Ischemic cardiovascular disease and hypertension occur in persons with HIV infection, and the incidence and prevalence may increase over time as the infected population ages. Standard pharmacologic interventions for these illnesses often include calcium channel blockers (CCBs). Many of the calcium channel blockers are metabolized by cytochrome P450 3A4 (CYP 3A4), which is inhibited by some protease inhibitors (PIs). Thus, there is potential for clinically significant interactions between CCBs and PIs. The presence of significant drug-drug interactions may influence the dosing, monitoring, and choosing of CCBs and/or PIs when used in persons with HIV infection. Because of the potential concomitant use of CCBs with the PI combination IDV/RTV, this study will evaluate bi-directional drug-drug interactions between 2 commonly used CCBs and IDV/RTV. This information should assist clinicians in choosing the appropriate CCBs to treat hypertension or cardiovascular disease in persons taking PIs.

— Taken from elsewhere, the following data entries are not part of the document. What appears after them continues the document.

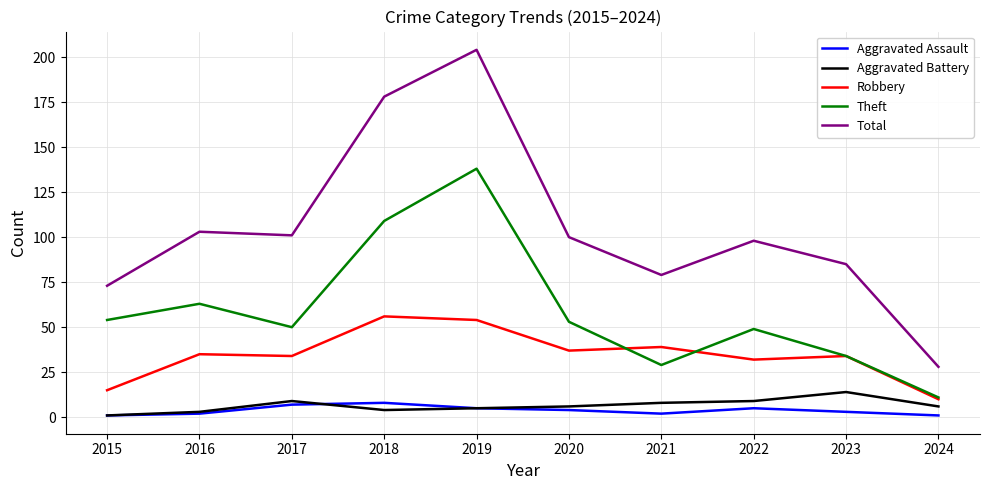

Reading left to right, extract all data points from this chart.

Aggravated Assault: 2015=1	2016=2	2017=7	2018=8	2019=5	2020=4	2021=2	2022=5	2023=3	2024=1
Aggravated Battery: 2015=1	2016=3	2017=9	2018=4	2019=5	2020=6	2021=8	2022=9	2023=14	2024=6
Robbery: 2015=15	2016=35	2017=34	2018=56	2019=54	2020=37	2021=39	2022=32	2023=34	2024=10
Theft: 2015=54	2016=63	2017=50	2018=109	2019=138	2020=53	2021=29	2022=49	2023=34	2024=11
Total: 2015=73	2016=103	2017=101	2018=178	2019=204	2020=100	2021=79	2022=98	2023=85	2024=28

Patients are randomized to 1 of the following 2 arms:

Arm A: diltiazem CD interaction with IDV and RTV. Arm B: amlodipine interaction with IDV and RTV. From Days 1 to 7, patients take diltiazem CD (Arm A) or amlodipine (Arm B). Plasma is collected for PK over a 24-hour period beginning on Day 7. From Days 8 to 19, patients stop taking their assigned CCB and take IDV and RTV. Plasma is collected for PK over a 12-hour period on Day 19. From Days 20 to 26, patients continue to take IDV and RTV and add diltiazem CD (Arm A) or amlodipine (Arm B). Patients stop all 3 drugs after the last dose on Day 26. Plasma is collected for PK for a 24-hour period beginning on Day 26. Blood work, liver and kidney function tests, urinalysis, and an electrocardiogram (EKG) are performed at some visits.